テクノロジーがもたらす革命の意味を考える

 かつての日本社会は、業界ごとに事業領域が分かれる、わかりやすい社会だった。しかし、そんな時代は終わりを告げた。「時代は大きく変わりました。今や業界の垣根は曖昧になり、すべてが複雑に関連しています」。こう話すのは、ライゾマティクス・アーキテクチャーの齋藤 精一氏だ。ライゾマティクス・アーキテクチャーは都市空間の在り方を問い直し、さまざまな実験的アプローチで新たな空間価値を提案し続けている。また、齋藤氏自身、クリエイティブディレクターとして活動している。

 この複雑性の中から、新たな糸口やヒントを見つける手段となるのがDXだという。しかし、現在はそれが広義に捉えられている。昨今はコロナ禍により、企業における働き方が大きく変化し、テレワークの利用が一気に拡大した。

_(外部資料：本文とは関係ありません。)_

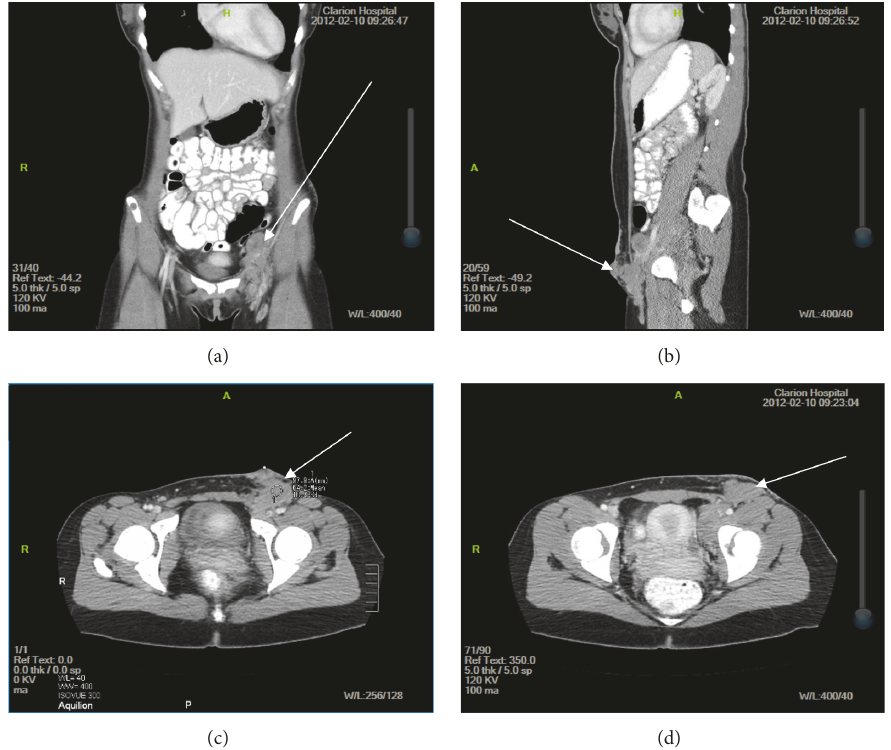
Figure 2: Initial CT imaging of the abdomen and pelvis with and without contrast for evaluation of the inguinal mass in (a) coronal, (b) sagittal, and (c) axial views demonstrating superficial extension and involvement of anterior abdominal wall by mass and (d) axial view demonstrating a proximal cross-sectional view of the mass that is not extending to the superficial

 「これはいわば業務のオンライン化。オフラインだったものをオンライン化するのがDXではありません。DXで目指すべきは、産業・人・サービス・テクノロジーをつなげること。そしてそのプロセスそのものがDXの本質なのです。ところが、今の日本社会は一部がつながっているだけで、ほとんどはバラバラな状態にある。何を達成したいのか、目的をしっかり持って『つながり』を創出していくことが大切ではないでしょうか」と齋藤氏は訴える。

変化に強いのは、大組織ではなく“個”のつながり

 テクノロジーの進化により、私たちの暮らしは便利で豊かなものになった。その一方、地球規模で見れば爆発的な人口増加、それに伴う水・食料難、エネルギー問題や環境破壊などさまざまな歪みが生じている。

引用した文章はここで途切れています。